Not all patients are eligible for a UFE. Women who are pregnant, had their symptoms misdiagnosed, or have something unexpected (and rare) like an ovary mass, cannot undergo the procedure.
If a patient still wants to get pregnant, Slonim recommends a myomectomy, a surgery that preserves the uterus. Other treatment options include medications that target hormones to shrink fibroids, an MRI-guided ultrasound procedure that targets them with a beam, and other minimally invasive procedures that use things like heat or cold to destroy the tumors. Slonim argues that other options don’t target all fibroids at once—a concern for patients who want to treat multiple—or don’t completely destroy them.
Both Slonim and Giles say the word has slowly gotten out about UFEs, and that their patient volumes are increasing. But as for what has stopped UFEs from becoming more standard practice, both Giles and Slonim point to a lack of knowledge about their specialization.

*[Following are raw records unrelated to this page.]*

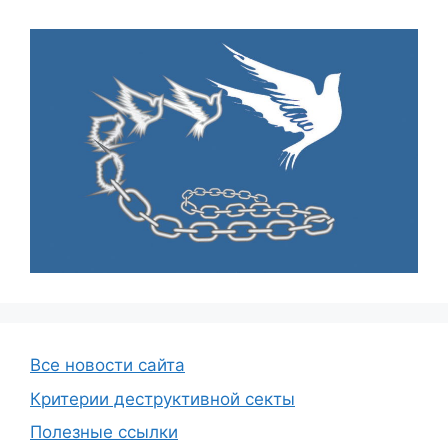
Все новости сайта
Критерии деструктивной секты
Полезные ссылки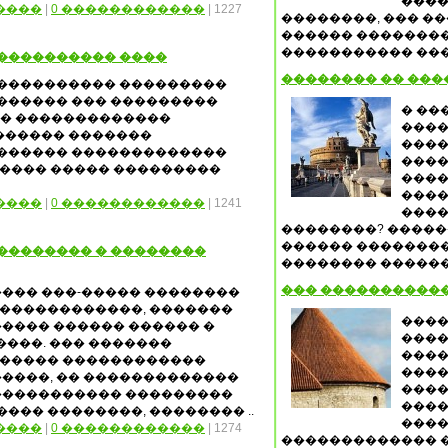
����
����
|
0 ������������
| 1227
��������, ��� �
������ ��������
����������� ���
����������� ����
�������� �� ���
����������� ���������
������ ��� ���������
� ��
�� �������������
����
������ �������
����
������� �������������
����
����� ����� ���������
����
����
����
|
0 ������������
| 1241
����
��������? �����
������ ��������
�������� � ��������
�������� �������
��� �����������
���� ���-����� ��������
������������, �������
����
���� ������ ������ �
����
����. ��� �������
����
����� ������������
����
����, �� �������������
����
����������� ���������
����
���� ��������, �������� ..
����
����
|
0 ������������
| 1274
������������� �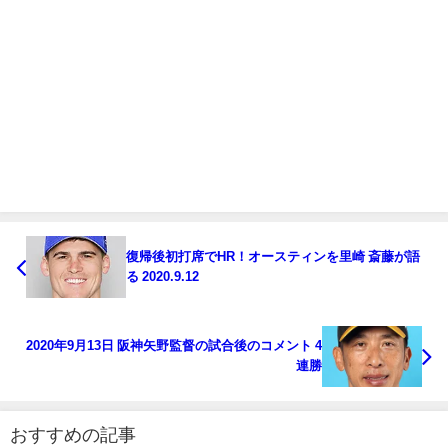
復帰後初打席でHR！オースティンを里崎 斎藤が語
る 2020.9.12
2020年9月13日 阪神矢野監督の試合後のコメント 4
連勝
おすすめの記事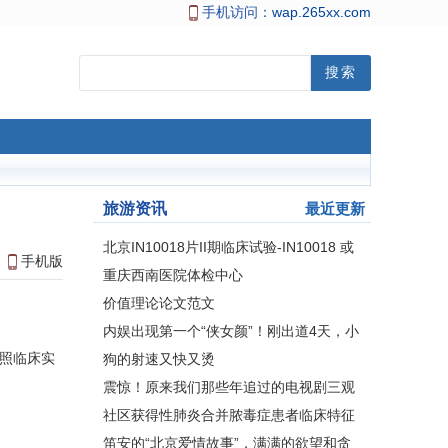
手机访问：
wap.265xx.com
旅游资讯
最近更新
北京IN10018片II期临床试验-IN10018 或
手机版
安慰剂联合PLD 治疗铂耐
重庆西南医院体检中心
价值理论论文范文
内娱出现第一个“侠女颜”！刚出道4天，小
白花们慌了…
照临床实
狗的射速又快又烫
震惊！原来我们那些年追过的电视剧三观
如此畸形……
社区获得性肺炎合并脓毒症患者临床特征
及死亡危险因素分析
笛安的“北京爱情故事”，满满的欲望和贪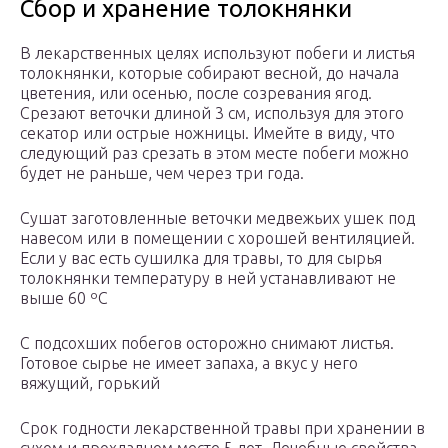
Сбор и хранение толокнянки
В лекарственных целях используют побеги и листья
толокнянки, которые собирают весной, до начала
цветения, или осенью, после созревания ягод.
Срезают веточки длиной 3 см, используя для этого
секатор или острые ножницы. Имейте в виду, что
следующий раз срезать в этом месте побеги можно
будет не раньше, чем через три года.
Сушат заготовленные веточки медвежьих ушек под
навесом или в помещении с хорошей вентиляцией.
Если у вас есть сушилка для травы, то для сырья
толокнянки температуру в ней устанавливают не
выше 60 ºC
С подсохших побегов осторожно снимают листья.
Готовое сырье не имеет запаха, а вкус у него
вяжущий, горький
Срок годности лекарственной травы при хранении в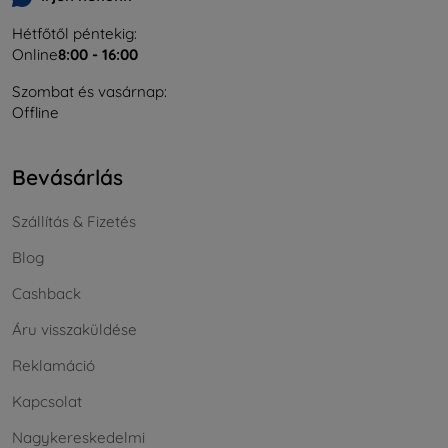
Hétfőtől péntekig:
Online
8:00 - 16:00
Szombat és vasárnap:
Offline
Bevásárlás
Szállítás & Fizetés
Blog
Cashback
Áru visszaküldése
Reklamáció
Kapcsolat
Nagykereskedelmi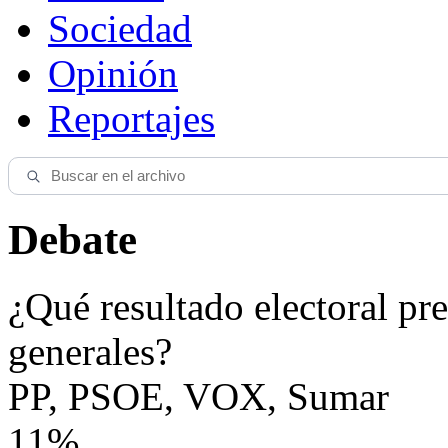
Sociedad
Opinión
Reportajes
Debate
¿Qué resultado electoral pre
generales?
PP, PSOE, VOX, Sumar
11%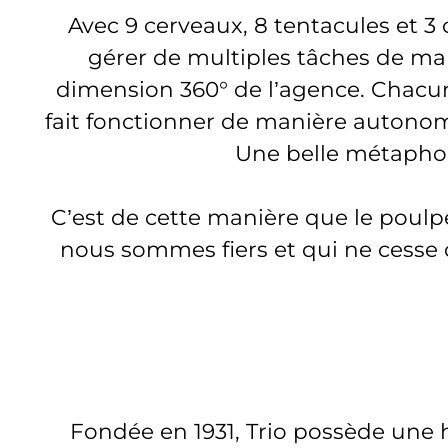
Avec 9 cerveaux, 8 tentacules et 
gérer de multiples tâches de man
dimension 360° de l’agence. Chacun 
fait fonctionner de manière autonome
Une belle métaphore
C’est de cette manière que le poulp
nous sommes fiers et qui ne cesse 
Fondée en 1931, Trio possède une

“An OBGYN, they deliver babies. A cardiologist treats your heart. An orthopedic surgeon fixes broken bones,” Giles says. “If I say, ‘Hey, I’m an interventional radiologist,’ would you even know what that is or know what I would do?”
Slonim says most people think of a radiologist sitting in a dark room—but, that’s not the case in the sub-specialty of treating fibroids.
“The woman’s health is delivered by the gynecologist, and they’re not very familiar with [UFE],” she says. “UFE is the first procedure that interventional radiologists started marketing directly to patients.”